De votre côté, le 16 juin 2008, vous avez remis votre rapport sur les
Accords de Partenariat Économique (APE) au Président Sarkozy. Rapport
qui a pour sous-titre : „Et si la Politique se mêlait enfin des affaires
du monde ?“1 À cette occasion, interrogée par la presse, vous avez dit :
„Les gens crèvent de faim !“
Vous avez eu raison de vous indigner. Vous avez fait comprendre que
répondre à la faim en Afrique (et dans les Caraïbes et le Pacifique) par
des accords de libre-échange qui vont enrichir l’Europe, c’est tragique
et indigne. Vous avez dit (et je vous en remercie), en parlant des
participants au sommet mondial de la FAO à Rome en juillet 2008 : „Ce
sont des gens confortablement installés dans leur bulle, qui font des
discours, mais rien de sérieux. Il ne s’agit plus de débloquer des
enveloppes d’aide alimentaire. Même la Banque mondiale et le FMI
débloquent aujourd’hui des enveloppes. Pendant 25 ans, ces institutions
ont foutu les pays du sud à genoux, avec leur politique d’ajustement
structurel, et aujourd’hui, elles donnent des aides d’urgence. Il faut
arrêter de se foutre du monde. Les gens crèvent de faim !“
Merci pour votre indignation.
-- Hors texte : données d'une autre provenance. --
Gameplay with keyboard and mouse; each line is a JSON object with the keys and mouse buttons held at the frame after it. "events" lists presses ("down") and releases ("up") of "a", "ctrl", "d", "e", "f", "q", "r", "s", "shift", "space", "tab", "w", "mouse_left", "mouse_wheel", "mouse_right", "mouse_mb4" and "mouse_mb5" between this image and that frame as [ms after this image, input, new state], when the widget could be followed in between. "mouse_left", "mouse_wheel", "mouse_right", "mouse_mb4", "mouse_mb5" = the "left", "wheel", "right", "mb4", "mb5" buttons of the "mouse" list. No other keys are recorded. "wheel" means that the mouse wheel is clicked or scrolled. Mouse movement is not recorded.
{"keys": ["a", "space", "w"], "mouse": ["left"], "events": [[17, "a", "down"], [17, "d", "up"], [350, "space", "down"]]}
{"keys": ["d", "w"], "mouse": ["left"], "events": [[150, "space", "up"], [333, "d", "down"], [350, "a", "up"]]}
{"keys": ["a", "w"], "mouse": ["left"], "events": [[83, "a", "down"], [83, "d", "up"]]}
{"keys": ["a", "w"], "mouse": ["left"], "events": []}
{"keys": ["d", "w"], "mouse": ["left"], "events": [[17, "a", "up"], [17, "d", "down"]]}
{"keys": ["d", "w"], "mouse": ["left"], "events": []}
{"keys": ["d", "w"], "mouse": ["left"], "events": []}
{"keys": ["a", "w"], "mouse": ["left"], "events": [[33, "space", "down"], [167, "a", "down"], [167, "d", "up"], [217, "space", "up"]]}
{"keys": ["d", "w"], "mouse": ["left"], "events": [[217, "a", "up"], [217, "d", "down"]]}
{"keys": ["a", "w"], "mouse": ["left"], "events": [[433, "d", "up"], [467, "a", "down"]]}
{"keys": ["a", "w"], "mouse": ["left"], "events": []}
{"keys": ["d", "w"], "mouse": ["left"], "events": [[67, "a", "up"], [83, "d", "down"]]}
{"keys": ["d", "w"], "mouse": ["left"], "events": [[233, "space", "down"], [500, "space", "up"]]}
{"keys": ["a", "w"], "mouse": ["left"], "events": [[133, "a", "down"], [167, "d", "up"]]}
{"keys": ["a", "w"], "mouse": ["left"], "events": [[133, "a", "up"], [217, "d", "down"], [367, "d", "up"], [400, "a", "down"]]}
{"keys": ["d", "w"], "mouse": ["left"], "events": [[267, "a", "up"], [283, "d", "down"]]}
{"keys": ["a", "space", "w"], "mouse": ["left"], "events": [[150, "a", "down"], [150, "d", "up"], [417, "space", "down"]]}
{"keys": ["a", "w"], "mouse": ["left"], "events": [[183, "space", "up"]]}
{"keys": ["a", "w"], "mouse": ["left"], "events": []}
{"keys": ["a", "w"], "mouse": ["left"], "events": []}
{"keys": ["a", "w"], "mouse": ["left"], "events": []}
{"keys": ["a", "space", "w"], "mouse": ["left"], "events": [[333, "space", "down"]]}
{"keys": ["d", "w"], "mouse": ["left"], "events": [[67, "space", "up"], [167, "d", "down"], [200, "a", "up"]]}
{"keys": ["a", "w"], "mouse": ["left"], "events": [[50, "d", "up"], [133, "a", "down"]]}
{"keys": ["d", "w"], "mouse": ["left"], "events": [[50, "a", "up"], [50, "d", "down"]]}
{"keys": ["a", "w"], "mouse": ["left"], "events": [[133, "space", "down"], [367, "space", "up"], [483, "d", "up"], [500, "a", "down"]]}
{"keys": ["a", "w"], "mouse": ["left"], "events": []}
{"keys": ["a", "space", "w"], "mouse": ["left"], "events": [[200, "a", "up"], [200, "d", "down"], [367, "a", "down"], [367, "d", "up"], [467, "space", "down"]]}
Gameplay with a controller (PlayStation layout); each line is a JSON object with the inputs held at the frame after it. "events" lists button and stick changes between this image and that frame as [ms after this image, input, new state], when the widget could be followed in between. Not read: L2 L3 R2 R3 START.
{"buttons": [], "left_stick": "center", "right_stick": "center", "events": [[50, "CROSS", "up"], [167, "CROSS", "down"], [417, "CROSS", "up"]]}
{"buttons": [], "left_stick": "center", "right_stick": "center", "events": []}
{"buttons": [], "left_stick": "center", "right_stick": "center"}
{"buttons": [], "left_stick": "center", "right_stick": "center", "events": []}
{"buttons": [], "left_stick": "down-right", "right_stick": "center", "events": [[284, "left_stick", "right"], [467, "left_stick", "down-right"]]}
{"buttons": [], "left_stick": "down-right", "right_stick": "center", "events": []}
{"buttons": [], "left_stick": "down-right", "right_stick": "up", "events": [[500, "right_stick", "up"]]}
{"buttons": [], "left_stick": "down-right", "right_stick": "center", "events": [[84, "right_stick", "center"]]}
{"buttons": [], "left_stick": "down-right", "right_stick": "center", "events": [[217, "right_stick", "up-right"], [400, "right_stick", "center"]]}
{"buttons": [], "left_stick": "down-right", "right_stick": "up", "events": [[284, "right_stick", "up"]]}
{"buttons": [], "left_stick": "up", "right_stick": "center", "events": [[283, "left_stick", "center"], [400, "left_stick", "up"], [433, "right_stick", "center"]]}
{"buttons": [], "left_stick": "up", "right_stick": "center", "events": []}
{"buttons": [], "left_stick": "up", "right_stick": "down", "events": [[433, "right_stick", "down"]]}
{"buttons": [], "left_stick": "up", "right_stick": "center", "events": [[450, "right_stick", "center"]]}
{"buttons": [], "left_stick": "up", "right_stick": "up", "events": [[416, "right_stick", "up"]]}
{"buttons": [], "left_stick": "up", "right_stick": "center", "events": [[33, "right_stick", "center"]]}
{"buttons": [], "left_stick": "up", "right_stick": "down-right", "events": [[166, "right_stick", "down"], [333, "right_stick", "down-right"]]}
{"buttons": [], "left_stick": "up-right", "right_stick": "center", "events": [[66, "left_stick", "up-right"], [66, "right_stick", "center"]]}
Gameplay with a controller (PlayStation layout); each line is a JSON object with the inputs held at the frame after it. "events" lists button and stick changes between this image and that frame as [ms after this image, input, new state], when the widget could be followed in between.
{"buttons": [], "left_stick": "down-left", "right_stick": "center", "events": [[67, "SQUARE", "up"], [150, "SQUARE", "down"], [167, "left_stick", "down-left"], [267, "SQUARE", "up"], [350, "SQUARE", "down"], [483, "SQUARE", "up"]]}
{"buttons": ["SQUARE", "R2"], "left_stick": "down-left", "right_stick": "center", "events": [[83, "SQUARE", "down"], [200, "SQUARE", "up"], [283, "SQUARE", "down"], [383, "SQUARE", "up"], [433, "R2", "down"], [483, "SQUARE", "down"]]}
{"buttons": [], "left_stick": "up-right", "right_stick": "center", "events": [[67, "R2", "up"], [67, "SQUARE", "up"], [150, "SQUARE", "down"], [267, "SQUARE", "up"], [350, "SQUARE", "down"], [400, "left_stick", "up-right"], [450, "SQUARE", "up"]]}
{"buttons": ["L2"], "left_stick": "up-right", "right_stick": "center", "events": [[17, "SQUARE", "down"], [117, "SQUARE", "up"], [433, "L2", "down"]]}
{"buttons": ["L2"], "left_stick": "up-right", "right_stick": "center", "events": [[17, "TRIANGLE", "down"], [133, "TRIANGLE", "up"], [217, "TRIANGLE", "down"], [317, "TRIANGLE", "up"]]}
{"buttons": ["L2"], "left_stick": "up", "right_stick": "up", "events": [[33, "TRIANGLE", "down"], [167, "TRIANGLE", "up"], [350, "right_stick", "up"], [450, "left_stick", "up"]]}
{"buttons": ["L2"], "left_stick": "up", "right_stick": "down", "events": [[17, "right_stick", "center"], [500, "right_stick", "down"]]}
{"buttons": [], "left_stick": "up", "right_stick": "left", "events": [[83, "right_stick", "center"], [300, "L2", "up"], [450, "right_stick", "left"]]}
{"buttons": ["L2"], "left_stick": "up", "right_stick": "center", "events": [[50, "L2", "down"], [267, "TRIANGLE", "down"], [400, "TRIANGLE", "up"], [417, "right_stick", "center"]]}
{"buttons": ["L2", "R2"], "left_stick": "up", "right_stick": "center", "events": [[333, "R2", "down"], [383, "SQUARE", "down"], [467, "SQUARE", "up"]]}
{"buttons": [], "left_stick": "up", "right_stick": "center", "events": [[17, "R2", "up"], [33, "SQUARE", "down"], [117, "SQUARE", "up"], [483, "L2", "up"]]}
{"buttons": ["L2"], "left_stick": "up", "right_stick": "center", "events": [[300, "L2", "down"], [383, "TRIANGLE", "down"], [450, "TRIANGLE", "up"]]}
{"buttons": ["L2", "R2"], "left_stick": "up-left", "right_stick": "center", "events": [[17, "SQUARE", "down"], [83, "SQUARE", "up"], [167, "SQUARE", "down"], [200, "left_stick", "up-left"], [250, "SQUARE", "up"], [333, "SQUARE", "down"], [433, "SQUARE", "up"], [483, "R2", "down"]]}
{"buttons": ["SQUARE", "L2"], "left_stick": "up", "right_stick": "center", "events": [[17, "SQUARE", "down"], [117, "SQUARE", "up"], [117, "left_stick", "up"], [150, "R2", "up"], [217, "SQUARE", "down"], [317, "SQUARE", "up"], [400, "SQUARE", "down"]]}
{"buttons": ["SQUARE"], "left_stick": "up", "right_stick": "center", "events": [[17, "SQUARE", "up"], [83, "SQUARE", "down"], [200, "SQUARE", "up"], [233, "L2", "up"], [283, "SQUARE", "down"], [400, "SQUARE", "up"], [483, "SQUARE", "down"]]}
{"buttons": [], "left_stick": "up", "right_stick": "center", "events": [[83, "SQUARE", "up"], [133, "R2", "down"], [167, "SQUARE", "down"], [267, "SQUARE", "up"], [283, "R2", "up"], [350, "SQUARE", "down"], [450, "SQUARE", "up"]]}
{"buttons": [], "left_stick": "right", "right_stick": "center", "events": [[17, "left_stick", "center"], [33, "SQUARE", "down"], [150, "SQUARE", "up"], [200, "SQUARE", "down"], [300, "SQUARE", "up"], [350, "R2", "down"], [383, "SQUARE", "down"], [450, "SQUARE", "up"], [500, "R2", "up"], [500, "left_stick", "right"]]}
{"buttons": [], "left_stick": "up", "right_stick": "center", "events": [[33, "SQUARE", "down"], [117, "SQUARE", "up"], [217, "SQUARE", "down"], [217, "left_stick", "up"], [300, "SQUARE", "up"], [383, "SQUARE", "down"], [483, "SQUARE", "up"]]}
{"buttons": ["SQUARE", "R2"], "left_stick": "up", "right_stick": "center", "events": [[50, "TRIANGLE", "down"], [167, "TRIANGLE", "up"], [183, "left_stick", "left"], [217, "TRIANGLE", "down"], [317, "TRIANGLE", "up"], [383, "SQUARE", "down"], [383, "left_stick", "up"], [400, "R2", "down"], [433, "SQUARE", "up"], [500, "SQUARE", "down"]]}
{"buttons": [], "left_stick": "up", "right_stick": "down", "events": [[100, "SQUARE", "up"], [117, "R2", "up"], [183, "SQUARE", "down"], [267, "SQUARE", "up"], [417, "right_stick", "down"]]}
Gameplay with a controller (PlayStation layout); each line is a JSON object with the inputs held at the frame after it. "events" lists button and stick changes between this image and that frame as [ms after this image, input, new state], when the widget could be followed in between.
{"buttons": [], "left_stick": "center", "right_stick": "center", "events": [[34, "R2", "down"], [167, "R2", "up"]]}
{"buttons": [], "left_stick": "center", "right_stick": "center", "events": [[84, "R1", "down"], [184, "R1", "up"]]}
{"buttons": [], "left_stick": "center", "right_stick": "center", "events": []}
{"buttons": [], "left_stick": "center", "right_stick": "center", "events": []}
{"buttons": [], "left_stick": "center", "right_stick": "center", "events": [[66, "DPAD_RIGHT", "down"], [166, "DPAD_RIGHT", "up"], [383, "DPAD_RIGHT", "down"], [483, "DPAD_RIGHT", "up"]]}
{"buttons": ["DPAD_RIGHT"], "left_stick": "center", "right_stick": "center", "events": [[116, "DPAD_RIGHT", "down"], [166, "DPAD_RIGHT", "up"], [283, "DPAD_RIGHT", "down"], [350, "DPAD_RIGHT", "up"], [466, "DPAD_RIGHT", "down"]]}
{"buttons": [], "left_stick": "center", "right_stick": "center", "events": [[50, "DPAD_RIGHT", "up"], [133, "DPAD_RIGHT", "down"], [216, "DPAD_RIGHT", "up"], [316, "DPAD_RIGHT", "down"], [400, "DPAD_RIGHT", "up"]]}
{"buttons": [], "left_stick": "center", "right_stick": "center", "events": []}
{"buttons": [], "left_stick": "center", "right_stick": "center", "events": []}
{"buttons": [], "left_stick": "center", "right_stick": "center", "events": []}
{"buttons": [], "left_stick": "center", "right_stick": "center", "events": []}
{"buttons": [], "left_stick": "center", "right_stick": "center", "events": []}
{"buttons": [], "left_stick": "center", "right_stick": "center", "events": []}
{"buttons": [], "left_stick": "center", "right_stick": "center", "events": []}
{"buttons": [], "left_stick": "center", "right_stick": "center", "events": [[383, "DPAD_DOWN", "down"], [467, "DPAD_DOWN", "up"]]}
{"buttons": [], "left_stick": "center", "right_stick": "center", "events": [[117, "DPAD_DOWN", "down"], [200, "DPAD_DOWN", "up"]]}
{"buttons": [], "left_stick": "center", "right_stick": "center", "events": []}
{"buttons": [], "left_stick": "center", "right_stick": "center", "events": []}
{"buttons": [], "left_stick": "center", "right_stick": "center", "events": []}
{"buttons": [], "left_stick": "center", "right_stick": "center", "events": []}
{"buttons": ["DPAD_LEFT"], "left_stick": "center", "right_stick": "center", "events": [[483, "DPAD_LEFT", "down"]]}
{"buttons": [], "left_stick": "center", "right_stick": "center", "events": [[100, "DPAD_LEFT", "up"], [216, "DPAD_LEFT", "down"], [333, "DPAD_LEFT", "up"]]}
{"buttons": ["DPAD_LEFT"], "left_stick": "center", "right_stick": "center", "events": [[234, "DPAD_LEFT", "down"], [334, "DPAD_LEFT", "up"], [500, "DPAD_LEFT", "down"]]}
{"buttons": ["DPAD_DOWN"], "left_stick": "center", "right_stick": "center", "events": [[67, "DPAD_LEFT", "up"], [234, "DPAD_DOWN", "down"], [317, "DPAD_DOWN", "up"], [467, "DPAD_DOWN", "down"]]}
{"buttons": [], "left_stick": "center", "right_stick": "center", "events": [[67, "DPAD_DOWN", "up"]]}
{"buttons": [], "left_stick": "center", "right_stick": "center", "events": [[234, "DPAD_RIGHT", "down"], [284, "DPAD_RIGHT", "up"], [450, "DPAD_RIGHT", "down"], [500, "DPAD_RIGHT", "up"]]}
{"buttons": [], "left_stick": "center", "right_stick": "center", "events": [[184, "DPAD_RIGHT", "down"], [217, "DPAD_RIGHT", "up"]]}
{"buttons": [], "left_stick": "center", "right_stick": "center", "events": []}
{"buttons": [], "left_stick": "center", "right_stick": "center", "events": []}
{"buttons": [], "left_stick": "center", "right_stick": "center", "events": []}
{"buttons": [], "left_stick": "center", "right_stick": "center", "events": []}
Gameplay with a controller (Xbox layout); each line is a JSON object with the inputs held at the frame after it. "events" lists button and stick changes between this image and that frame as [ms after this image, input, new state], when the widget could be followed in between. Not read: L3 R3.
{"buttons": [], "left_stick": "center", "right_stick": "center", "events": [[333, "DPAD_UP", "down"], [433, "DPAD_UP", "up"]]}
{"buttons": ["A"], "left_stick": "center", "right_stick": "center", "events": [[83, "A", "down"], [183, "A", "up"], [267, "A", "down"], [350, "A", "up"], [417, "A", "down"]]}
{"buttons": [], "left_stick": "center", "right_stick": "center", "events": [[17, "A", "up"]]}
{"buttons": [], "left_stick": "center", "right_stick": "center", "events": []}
Mais l’indignation ne suffit plus.
Aujourd’hui, la situation en Afrique de l’Ouest est pire qu’en juillet
2008. Ce matin encore, j’entendais sur les ondes de R.F.I. (Radio France
Internationale), à propos du Mali : „Ce n’est pas que les vivres ne
parviennent pas dans les villages. Mais les gens n’ont pas d’argent pour
se les procurer.“ Il faut trouver une nouvelle voie.
Aujourd’hui vous appartenez à un gouvernement qui peut se faire
entendre dans le monde entier. Aujourd’hui, vous appartenez au nouveau
gouvernement de la République Française. Merci de transmettre votre
indignation (et votre rapport !) à tous les membres de votre
gouvernement, et notamment au Ministre de l’Agriculture et de
l’Agro-alimentaire, M. Stéphane Le Foll, et au Ministre délégué aux
Affaires étrangères, chargé du Développement, M. Pascal Canfin.
Non, l’indignation ne suffit plus. Aujourd’hui, vous êtes du côté du
pouvoir. Aujourd’hui, la question de la faim, et donc la question de
l’Agriculture et de l’Agro-alimentaire, est devenue mondiale. Elle est
aussi une question de justice. M. Hollande, nouveau Président élu,
s’exprimait ainsi, le soir de son élection : „Le 6 mai doit être une
grande date pour notre pays, un nouveau départ pour l’Europe, une
nouvelle espérance pour le monde“. Le nouveau Président et votre
gouvernement ne peuvent prétendre redonner espoir au monde entier, sans
donner espoir à ceux qui ont faim partout dans le monde.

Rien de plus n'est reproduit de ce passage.